Complexifying

“Sometimes I wonder about the complexifying instinct,” says Brent Simmons over at inessential.com.

Yeah, sometimes I wonder about that myself.

Two of my coworkers just dreamt up this complex user management scheme, complete with scripts and whatnot. Things automatically add people to other things, another script removes people, and my prediction is that sometime down the road one of the scripts will go nuts and delete everybody.

“What’s wrong with the current system?” I asked.

“What current system? We don’t have one.”

“Sure we do. We have a tool to run ad-hoc commands on all the boxes. When someone leaves you tell us and we do a userdel on that username. When someone new shows up you tell us and we do a useradd for them.”
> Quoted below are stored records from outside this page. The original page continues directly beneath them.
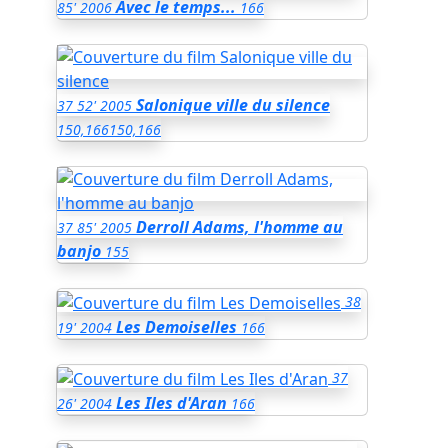
Avec le temps...
85'
2006
166
Salonique ville du silence
37
52'
2005
150,166
150,166
Derroll Adams, l'homme au
37
85'
2005
banjo
155
38
Les Demoiselles
19'
2004
166
37
Les Iles d'Aran
26'
2004
166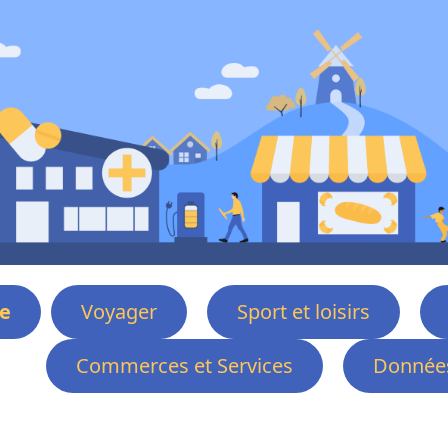
e
Voyager
Sport et loisirs
Commerces et Services
Données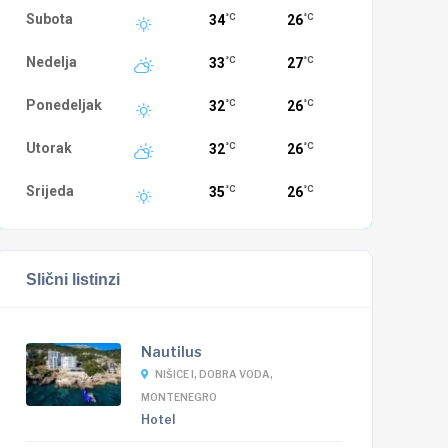
Subota
34
26
°C
°C
Nedelja
33
27
°C
°C
Ponedeljak
32
26
°C
°C
Utorak
32
26
°C
°C
Srijeda
35
26
°C
°C
Slični listinzi
Nautilus
NIŠICE I, DOBRA VODA,
MONTENEGRO
Hotel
“Well, yeah, but a sysadmin has to spend time doing all that. And you have to find the machines where that user has an account, which takes time.”

“A sysadmin needs to spend the same amount of time writing and maintaining your system, too. I also spend zero time figuring out where the user has an account. I run the command everywhere and if they don’t exist the userdel fails. How will your system know what users belong where?”

“We’ll have a configuration file that says who goes where.”

“Who maintains that?”

“You guys will.”

“How will that save us any time from the way things work now, once we spend six weeks writing the tools?”

People dream up these big, ideal systems where nobody ever has to do any work. Things just happen, they work right, and sysadmins, freed from the burdens of their jobs, sip wine and watch movies all day. In reality, these systems work for an instant before something changes and they break. They need to be maintained, which means you have to assign a staff person to it, preventing them from doing other things. When it comes right down to it, the time and effort that goes into these complex, single-purpose tools would see a much higher return on investment if it went into simple, more generically useful tools.

I have never seen a complex tool that has made my life as a system administrator easier. Now that I think about it, I cannot even think of a single, complex tool that has actually saved me any time. The two most useful tools to me have been the easiest and most simple to implement and maintain: an rsync server on a central management server so I can easily pull files to servers, and a script to run ad-hoc commands on groups of servers via ssh.

Fewer tools isn’t doesn’t mean living in the dark ages. Considering how complex things are in IT, fewer, more simple, easy-to-maintain-and-understand tools demonstrates enlightenment.